Once we're thinking of computing - of digital technology in general - as more than silicon and bytes, we've got a very real foothold into thinking of these technologies in more holistic ways. We can picture technology that evolves beyond the materials and substances used today, and shifts towards an approach that fundamentally strives to uphold good relationships among everything that shares life on our planet.

We can start to envision communications infrastructure that doesn't use buried cables, but instead harmonizes with mycelia growing in the ground: high-speed Internet access made available by carefully and thoughtfully interacting with continental-scale plant and mushroom ecosystems.

We can imagine computers that are not made of plastic and metal microchips, but are built of organic components. When we are done with a device, we need not generate "e-waste" which leeches poisonous chemicals into the ground in some anonymous, easily-forgotten landfill for centuries to come. Instead, when it comes time to replace our technology, we can return its raw materials to the broader ecosystem of our world.

Think of a world where instead of throwing away our old electronics, we compost them in our gardens, to help feed our neighbors. Think of a world where those same gardens may be growing the raw parts we need for our next act of technological creation, right alongside our own future meals.

Think of a world where we all have access to create, to unlock our own joy and agency and innate power - and where we can do this not by taking from the world that gives us our existence, but by adding to it. I'm deeply moved by the notion of a future wherein our creative energy is not used to continue the historical trend of exploitation and domination, but is instead redirected to where it belongs: the enrichment and cultivation of all life.

These are already some very lofty ideas. Even the first "chapter" of this tale is an ambitious stretch. I find myself scraping the upper limits of my own imagination as I try to glimpse what may be possible in the decades ahead of us.

Fortunately, the entire point from the start has been that this is about all of us collaborating - building together. I don't need to see the whole path ahead to this vast, radical destination. It is enough to be able to clear the way for a few steps immediately in front of us, so we can build our numbers and continue to move forward.

The Beginning

As I said earlier, I'm not one for trying to predict the future. This is merely one single glimpse at one possibility. The range of potential is far greater than even the wild dreams I've managed to articulate, and the specifics and details will certainly not play out exactly as I've imagined them here.

It may seem too uncertain to be possible. But we can proceed, regardless of that uncertainty, knowing that the underlying ideas and motivations of the effort can help us steer our way towards whatever future we decide to create together.

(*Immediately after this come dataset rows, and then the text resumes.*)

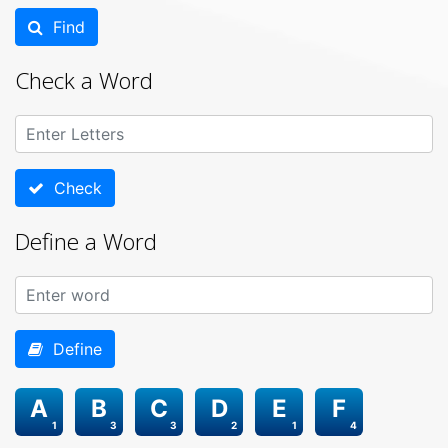
Find
Check a Word
Check
Define a Word
Define
A
B
C
D
E
F
1
3
3
2
1
4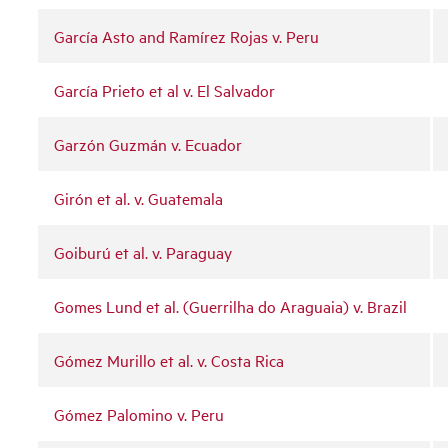
García Asto and Ramírez Rojas v. Peru
García Prieto et al v. El Salvador
Garzón Guzmán v. Ecuador
Girón et al. v. Guatemala
Goiburú et al. v. Paraguay
Gomes Lund et al. (Guerrilha do Araguaia) v. Brazil
Gómez Murillo et al. v. Costa Rica
Gómez Palomino v. Peru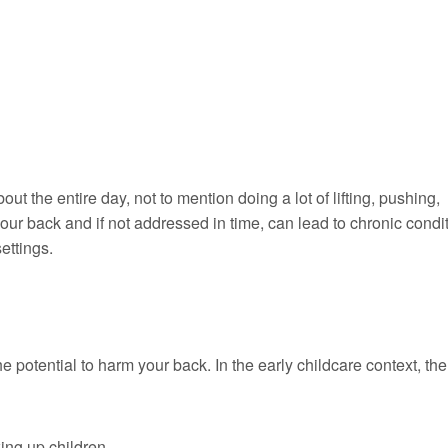
t the entire day, not to mention doing a lot of lifting, pushing,
your back and if not addressed in time, can lead to chronic condi
ettings.
he potential to harm your back. In the early childcare context, th
king up children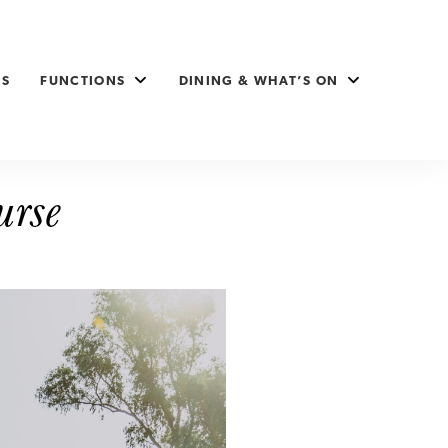
ES
FUNCTIONS
DINING & WHAT’S ON
urse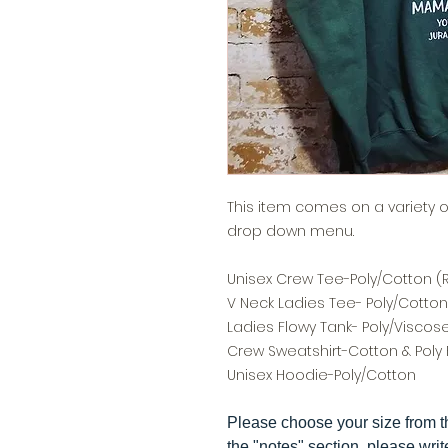
This item comes on a variety 
drop down menu.
Unisex Crew Tee-Poly/Cotton (Re
V Neck Ladies Tee- Poly/Cotto
Ladies Flowy Tank- Poly/Viscos
Crew Sweatshirt-Cotton & Poly 
Unisex Hoodie-Poly/Cotton
Please choose your size from 
the "notes" section, please writ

Our world is wracked with a web of overlapping, interconnected systems of oppression and subjugation. These serve to hold us back from the joy and the life that we all rightfully deserve unfettered access to. We are restricted - often in very real, practical, material terms, but also just as often by conditioned beliefs - the idea that we have no thing to offer, that our efforts cannot make a difference (or enough of one), that we'll never contribute anything that really matters.

These notions are all lies.

At the core, Disability-Driven Development is about shining a piercing light into those untruths, and revealing that we can all be a part of unlocking a more joyous, more alive existence… for ourselves, for each other, and for our entire world.

I'm excited beyond words to find out what your own creations will add to this future.